Yüreğimde Bir Delik filminde, ikisi porno film oyuncusu (Tess ve Geko), birisi porno film yönetmeni, (Rachard), birisi de Richard'ın oğlu (Eric) olan dört kişinin hayatlarının önemli bir dönemini anlatılıyor. Filmin tamamına yakını aynı zamanda stüdyo görevi de üstlenen ortak yaşam alanlarında (evlerinde) geçiyor. Film süresince zaman kavramımız parça parça edilirken, fondan gelen fütürist efeklerle bezenmiş müzikler sayesinde de anlatımın etkileyiciliği artırılmış. Filmi izledikten sonra, porno endüstrisine ve bu endüstri de yer alan insanlara ilşkin pek çok yeni bilgi ve fikir edinebiliyoruz ancak bu durum filmin endüstrinin iç yüzünü anlatmak amacıyla çekildiği anlamına gelmiyor.

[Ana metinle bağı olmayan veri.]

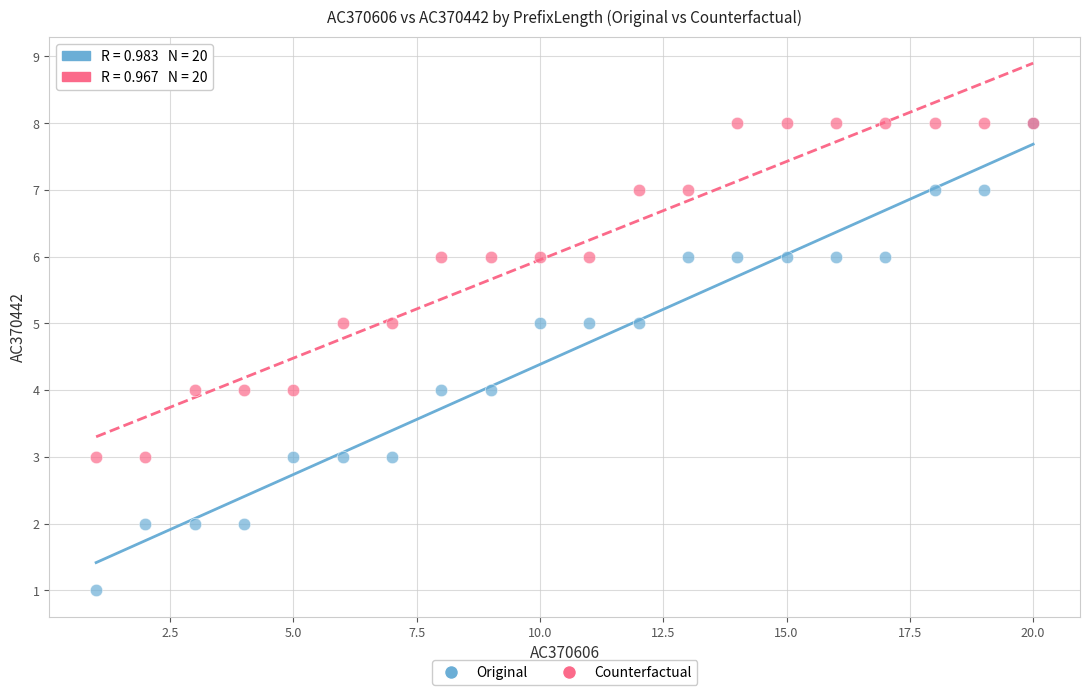

What are all the series names shown in the legend?

Original, Counterfactual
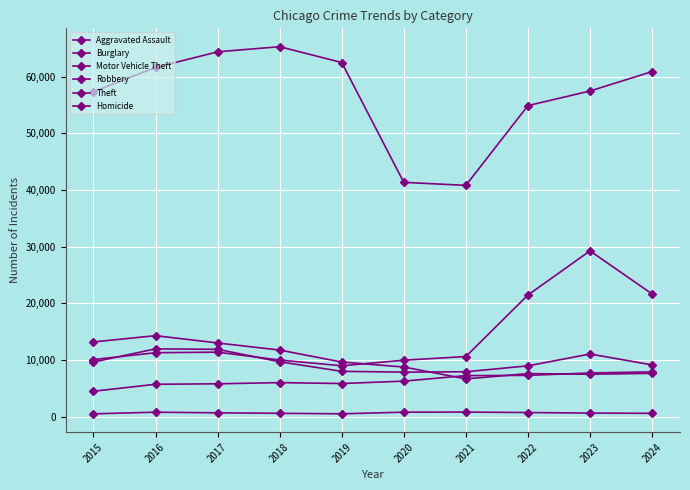

True or false: Aggravated Assault and Robbery intersect in this chart.

False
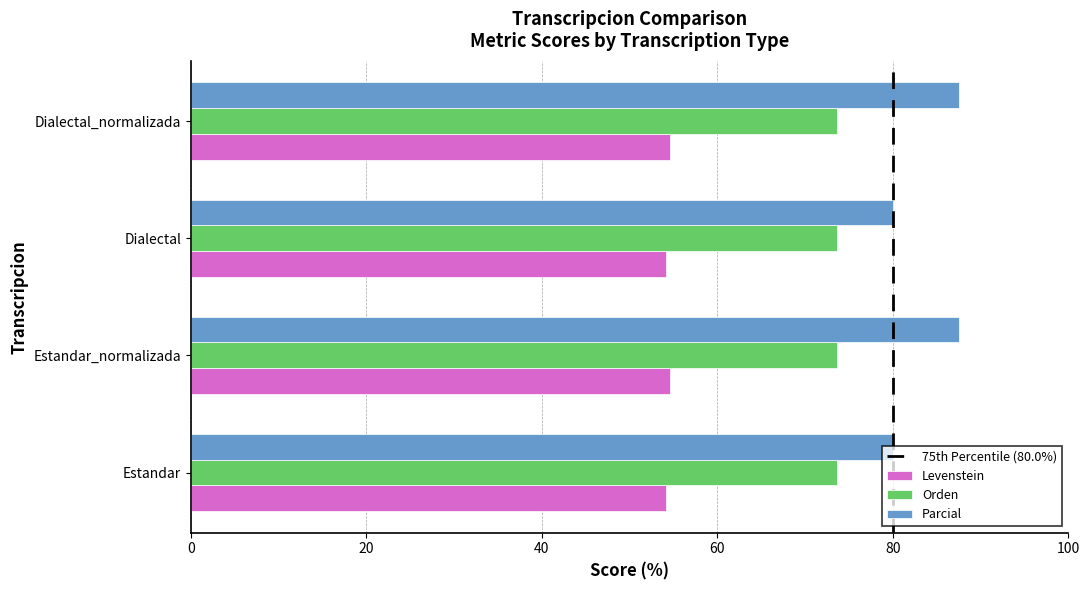

Rank the series by their average value, from highest to lowest.

Parcial, Orden, Levenstein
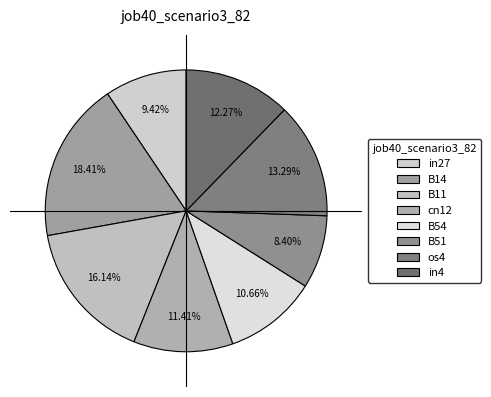

The in27 slice represents 4% of the pie. True or false?

False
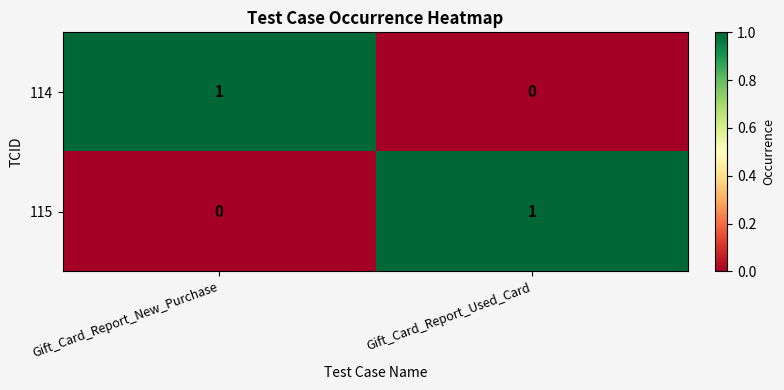

What is the total value across all series at Gift_Card_Report_New_Purchase?

1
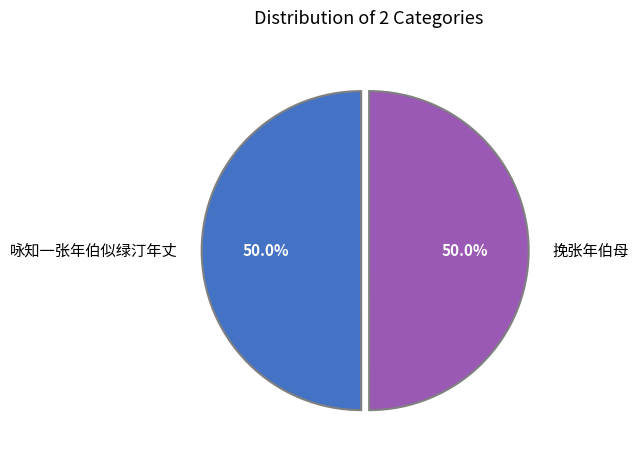

What is the ratio of the value at 挽张年伯母 to the value at 咏知一张年伯似绿汀年丈?

1.0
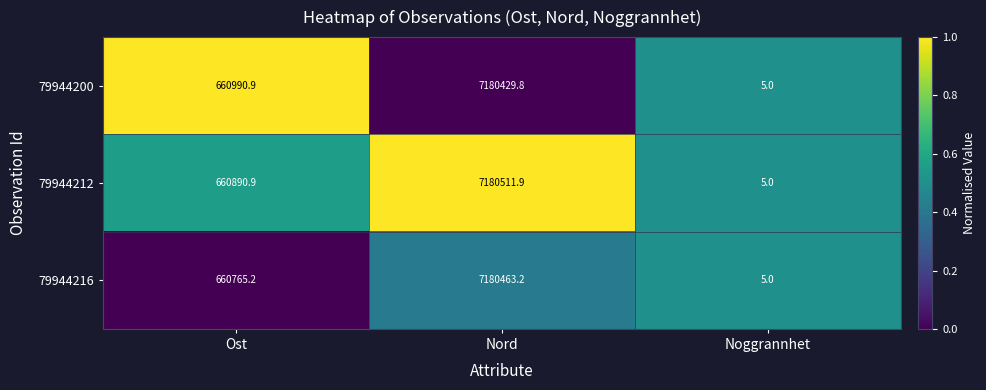

Which series has the widest spread of values?

79944212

Bence Lukas Moodysson bu son filmiyle, bir yandan Avrupa sinemasının sınırları ne denli zorlayabileceğine ilişkin sağlam bir örnek sunuyor bir yandan da tüm dünyadaki sineme seyircisinin, karamsar bir cevaptan yola çıkarak günlük hayatımızdaki şiddet, seks, modern dünyadaki insanları yalnızlığı, avrupa halklarının bugünü, insan bedenini metalaşma sürecinin bugün vardığı noktalar gibi temel soru ve sorunlar üzerine kafa yormasını sağlıyor
insanı aşırı derecede rahatsız eden, toplum dejenerasyonunu gözümüze gözümüze sokan film. ticari başarı güdüsüyle çekilmiş bir film olmadığı apaçık ortada zaten.

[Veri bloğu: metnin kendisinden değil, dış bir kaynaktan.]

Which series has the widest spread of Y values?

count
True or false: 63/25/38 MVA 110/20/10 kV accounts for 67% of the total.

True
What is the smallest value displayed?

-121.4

tam bir modern zaman eleştirisi olan, absürd, sansürsüz isveç filmi. filmdeki karakterlerin mutsuz, umutsuz, bir çok şeyden artık bıkıp, elini eteğini çekmiş kişiler olarak gösterilmesi nedeniyle, izlerken insanın moralini bozar, kusma sahnelerinin de etkisiyle, bitince hiç bir şey yapasınız gelmez. bunlara rağmen, filmin yönetmeni lukas moodyssson'un bence güzel bi anlatımı vardı filmde. karakterlerin bireysel konuşmalarıyla görünenle aslında kim oldukları arasındaki fark da gayet güzel yansıtılmış ama film porno yönetmeni ve oyuncularıyla geçtiğinden haliyle ortada gözükenler bi garip.
--spoiler--
garip diyorum çünkü 2 oyuncunun pipileri direk gözler önüne seriliyo ve o nedir ya?! 3 cm mi desem 5 cm mi?! o nedir ya?! ben olsam reddeder, oynamazdım o kadarcık pipiyle. ayrıca kendi oğlunun elinden bir bardak su içen babanın, suyun klozetten geldiği hakkında en ufuk bir fikri yoktu, o da ayrı bi iğrençliğiydi filmin. kızın ağzına kusmalar falan. böğk!
--spoiler--
ne zaman şöyle "normal" bir isveç filmi görürüm bilmem. ama bütünü itibariyle değerlendirecek olursam izleyin derim, bi şey kaybetmezsiniz. çeşit görürsünüz en azından.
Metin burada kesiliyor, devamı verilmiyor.